Length: c. 25 minutes
Orchestration: 2 flutes, 2 oboes, 2 clarinets, 2 bassoons, 2 horns, 2 trumpets, timpani, and strings
First Los Angeles Philharmonic performance: December 19, 1919, Walter Henry Rothwell conducting
Beethoven didn’t compose his First Symphony until he was nearly 30 years old. He’d been in Vienna for the better part of a decade, was up to his ears in friends and patrons, and had demonstrated his mastery as a composer and a performer, so what was he waiting for?
There were two genres Beethoven persistently avoided in his earlier years – the string quartet and the symphony. Both were the territory of his teacher Joseph Haydn, who had virtually invented the string quartet in the 1760s and eventually composed more than 100 symphonies. All of the genres in which Beethoven worked in the 1790s – concerto, piano sonata, and chamber music (quartets excepted) – were not as central to Haydn’s output. Psychologically and musically, Beethoven felt like he needed to be on really solid ground before making inroads into Haydn’s territory. In 1799, with two concertos, ten piano sonatas, a raft of chamber works, and extensive concert tours through central Europe behind him, Beethoven finally tackled the symphony.
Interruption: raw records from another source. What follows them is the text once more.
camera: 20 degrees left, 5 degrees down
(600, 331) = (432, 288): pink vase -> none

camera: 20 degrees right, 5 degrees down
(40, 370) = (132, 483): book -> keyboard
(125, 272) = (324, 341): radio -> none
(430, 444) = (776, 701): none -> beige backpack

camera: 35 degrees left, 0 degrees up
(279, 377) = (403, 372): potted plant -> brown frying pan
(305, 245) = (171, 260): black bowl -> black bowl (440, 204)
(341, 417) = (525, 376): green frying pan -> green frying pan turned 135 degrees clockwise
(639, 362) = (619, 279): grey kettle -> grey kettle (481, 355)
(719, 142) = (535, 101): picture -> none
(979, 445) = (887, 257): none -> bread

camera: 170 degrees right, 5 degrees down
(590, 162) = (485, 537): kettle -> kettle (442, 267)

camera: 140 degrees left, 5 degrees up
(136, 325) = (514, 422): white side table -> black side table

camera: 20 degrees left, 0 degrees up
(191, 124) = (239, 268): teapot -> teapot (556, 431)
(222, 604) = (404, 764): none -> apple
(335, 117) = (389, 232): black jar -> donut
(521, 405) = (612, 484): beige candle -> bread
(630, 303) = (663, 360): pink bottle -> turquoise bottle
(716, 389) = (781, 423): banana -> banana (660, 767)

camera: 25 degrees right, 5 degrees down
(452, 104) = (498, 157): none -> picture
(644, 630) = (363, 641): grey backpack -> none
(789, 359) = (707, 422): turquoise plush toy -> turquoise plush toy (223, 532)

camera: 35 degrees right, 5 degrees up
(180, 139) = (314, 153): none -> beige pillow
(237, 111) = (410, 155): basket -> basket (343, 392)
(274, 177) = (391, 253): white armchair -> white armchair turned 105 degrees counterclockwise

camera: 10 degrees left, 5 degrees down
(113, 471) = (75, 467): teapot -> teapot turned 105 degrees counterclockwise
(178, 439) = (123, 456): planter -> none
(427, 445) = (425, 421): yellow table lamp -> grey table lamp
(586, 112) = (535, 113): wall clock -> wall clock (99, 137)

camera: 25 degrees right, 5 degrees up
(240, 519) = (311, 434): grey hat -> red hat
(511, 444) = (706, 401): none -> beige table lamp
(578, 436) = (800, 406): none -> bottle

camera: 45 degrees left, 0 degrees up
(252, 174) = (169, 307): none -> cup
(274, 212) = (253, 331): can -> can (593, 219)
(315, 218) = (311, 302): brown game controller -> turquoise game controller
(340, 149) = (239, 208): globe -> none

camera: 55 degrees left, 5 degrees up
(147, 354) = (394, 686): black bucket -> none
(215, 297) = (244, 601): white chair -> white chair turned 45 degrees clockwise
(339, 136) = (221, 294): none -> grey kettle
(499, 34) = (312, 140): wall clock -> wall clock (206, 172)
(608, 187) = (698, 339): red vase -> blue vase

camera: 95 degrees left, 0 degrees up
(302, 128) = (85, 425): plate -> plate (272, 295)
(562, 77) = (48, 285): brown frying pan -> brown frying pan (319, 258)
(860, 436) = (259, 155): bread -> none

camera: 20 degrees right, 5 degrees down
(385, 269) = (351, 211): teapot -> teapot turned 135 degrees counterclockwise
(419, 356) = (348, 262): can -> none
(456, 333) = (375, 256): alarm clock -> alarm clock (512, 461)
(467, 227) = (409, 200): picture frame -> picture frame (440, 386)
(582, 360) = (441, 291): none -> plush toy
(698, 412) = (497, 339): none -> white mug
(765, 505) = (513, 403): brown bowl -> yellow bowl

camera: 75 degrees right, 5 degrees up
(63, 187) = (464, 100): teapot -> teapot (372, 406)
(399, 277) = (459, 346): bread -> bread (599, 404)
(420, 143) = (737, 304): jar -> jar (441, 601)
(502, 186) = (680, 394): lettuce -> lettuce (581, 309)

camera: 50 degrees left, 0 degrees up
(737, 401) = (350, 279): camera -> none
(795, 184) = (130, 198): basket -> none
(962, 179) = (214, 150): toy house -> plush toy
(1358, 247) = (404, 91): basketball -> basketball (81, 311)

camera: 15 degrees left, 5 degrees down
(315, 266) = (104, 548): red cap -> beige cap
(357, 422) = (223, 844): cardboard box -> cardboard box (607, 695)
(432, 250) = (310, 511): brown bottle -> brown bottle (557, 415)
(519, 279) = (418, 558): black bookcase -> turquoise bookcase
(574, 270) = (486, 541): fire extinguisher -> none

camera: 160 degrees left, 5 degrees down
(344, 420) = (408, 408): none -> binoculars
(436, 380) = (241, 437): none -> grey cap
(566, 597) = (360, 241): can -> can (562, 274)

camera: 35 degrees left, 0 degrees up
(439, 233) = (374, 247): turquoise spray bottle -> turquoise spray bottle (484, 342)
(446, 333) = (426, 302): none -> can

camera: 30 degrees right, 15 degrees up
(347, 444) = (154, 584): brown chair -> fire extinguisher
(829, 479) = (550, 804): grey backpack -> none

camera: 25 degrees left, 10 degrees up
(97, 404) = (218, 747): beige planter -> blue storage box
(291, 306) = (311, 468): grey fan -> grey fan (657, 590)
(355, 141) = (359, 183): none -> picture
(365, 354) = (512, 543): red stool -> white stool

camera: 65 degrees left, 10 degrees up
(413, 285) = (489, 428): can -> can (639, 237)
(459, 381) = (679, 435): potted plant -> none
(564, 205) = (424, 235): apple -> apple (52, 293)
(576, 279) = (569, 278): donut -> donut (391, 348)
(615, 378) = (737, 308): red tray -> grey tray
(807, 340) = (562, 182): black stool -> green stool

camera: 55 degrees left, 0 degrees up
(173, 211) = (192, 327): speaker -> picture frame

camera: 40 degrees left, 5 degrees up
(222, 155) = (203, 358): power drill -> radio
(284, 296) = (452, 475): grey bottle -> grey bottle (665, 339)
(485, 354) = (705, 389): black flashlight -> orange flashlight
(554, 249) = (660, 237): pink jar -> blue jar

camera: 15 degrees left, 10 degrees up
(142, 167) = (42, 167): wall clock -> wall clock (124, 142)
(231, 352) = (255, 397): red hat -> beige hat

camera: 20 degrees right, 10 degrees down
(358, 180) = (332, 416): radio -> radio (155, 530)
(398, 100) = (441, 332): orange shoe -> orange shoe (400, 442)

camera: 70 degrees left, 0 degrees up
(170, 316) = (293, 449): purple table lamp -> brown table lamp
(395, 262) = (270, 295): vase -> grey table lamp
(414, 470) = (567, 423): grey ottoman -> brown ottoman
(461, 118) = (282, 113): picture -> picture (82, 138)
The work that emerged is both mature and individual. It begins with a challenging gesture, a musical throwing-down of the gauntlet, as Beethoven meanders through a series of inconclusive chords – initially played by winds and pizzicato strings – in the Adagio molto introduction, trying each one out before finally settling on C major with the shift into the Allegro con brio. It’s like starting with a cliffhanger, and while the music sounds perfectly tame to us today, the Viennese audience at the work’s premiere on April 2, 1800, would have sensed that revolution was afoot.
The slow movement, with its gentle melody, serves as a reminder of Beethoven’s lyrical gifts, while the breathless Menuetto confronts us with the revolutionary once again. Here, what was once a stately, measured dance associated with the elegance and refinement of court society becomes something explosive, brimming over with energy and life. The finale begins with a gesture similar in effect to that which opened the first movement, as the violins tentatively find their way toward a theme, three notes at first, then four, then five, then six, then seven, like a mouse poking its head out of its hole and sniffing around before running off across the room. And that’s what the rest of the movement is – a mad dash in perpetual motion, where the only tempo differentiation seems to be between fast and faster.
— John Mangum is Vice President of Artistic Planning for the Saint Paul Chamber Orchestra.